New and old results on spherical varieties via moduli theory

Given a connected reductive algebraic group $G$ and a finitely generated monoid $\Gamma$ of dominant weights of $G$, in 2005 Alexeev and Brion constructed a moduli scheme $\mathrm M_\Gamma$ for multiplicity-free affine $G$-varieties with weight monoid $\Gamma$. This scheme is equipped with an action of an `adjoint torus' $T_{\mathrm{ad}}$ and has a distinguished $T_{\mathrm{ad}}$-fixed point $X_0$. In this paper, we obtain a complete description of the $T_{\mathrm{ad}}$-module structure in the tangent space of $\mathrm M_\Gamma$ at $X_0$ for the case where $\Gamma$ is saturated.

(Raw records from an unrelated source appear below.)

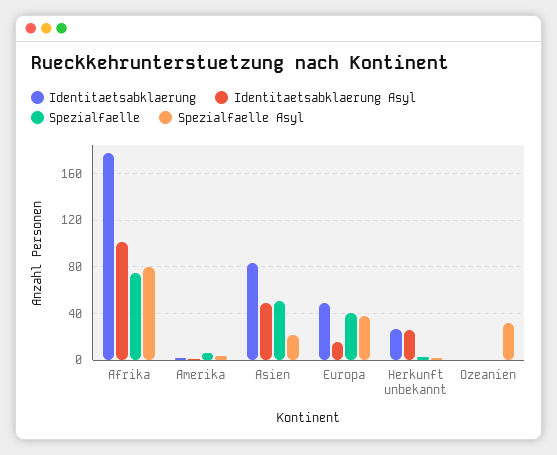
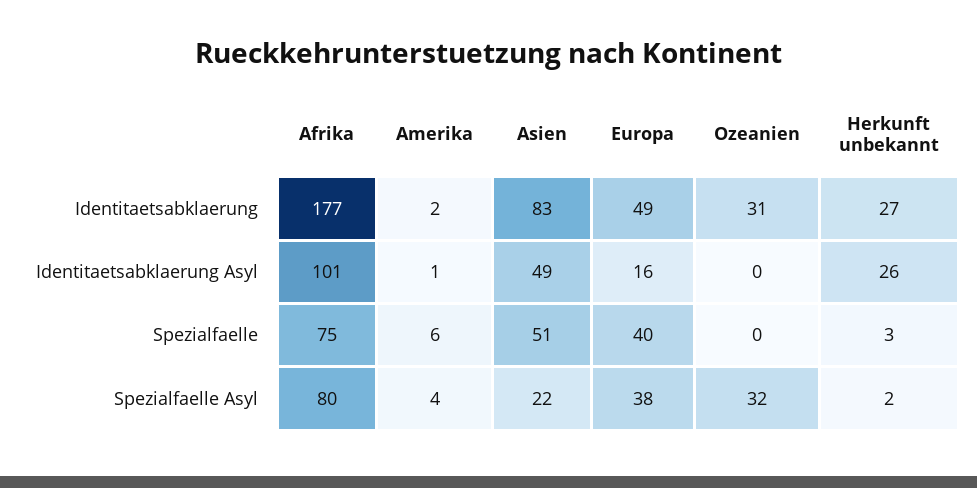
  {
    "Identitaetsabklaerung": {
      "Afrika": 177,
      "Amerika": 2,
      "Asien": 83,
      "Europa": 49,
      "Herkunft unbekannt": 27,
-     "Ozeanien": 0
+     "Ozeanien": 31
    },
    "Identitaetsabklaerung Asyl": {
      "Afrika": 101,
      "Amerika": 1,
      "Asien": 49,
      "Europa": 16,
      "Herkunft unbekannt": 26,
      "Ozeanien": 0
    },
    "Spezialfaelle": {
      "Afrika": 75,
      "Amerika": 6,
      "Asien": 51,
      "Europa": 40,
      "Herkunft unbekannt": 3,
      "Ozeanien": 0
    },
    "Spezialfaelle Asyl": {
      "Afrika": 80,
      "Amerika": 4,
      "Asien": 22,
      "Europa": 38,
      "Herkunft unbekannt": 2,
      "Ozeanien": 32
    }
  }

Using this description, we prove that the root monoid of any affine spherical $G$-variety is free. As another application, we obtain new proofs of uniqueness results for affine spherical varieties and spherical homogeneous spaces first proved by Losev in 2009. Furthermore, we obtain a new proof of Alexeev and Brion's finiteness result for multiplicity-free affine $G$-varieties with a prescribed weight monoid. At last, we prove that for saturated $\Gamma$ all the irreducible components of $\mathrm M_\Gamma$, equipped with their reduced subscheme structure, are affine spaces.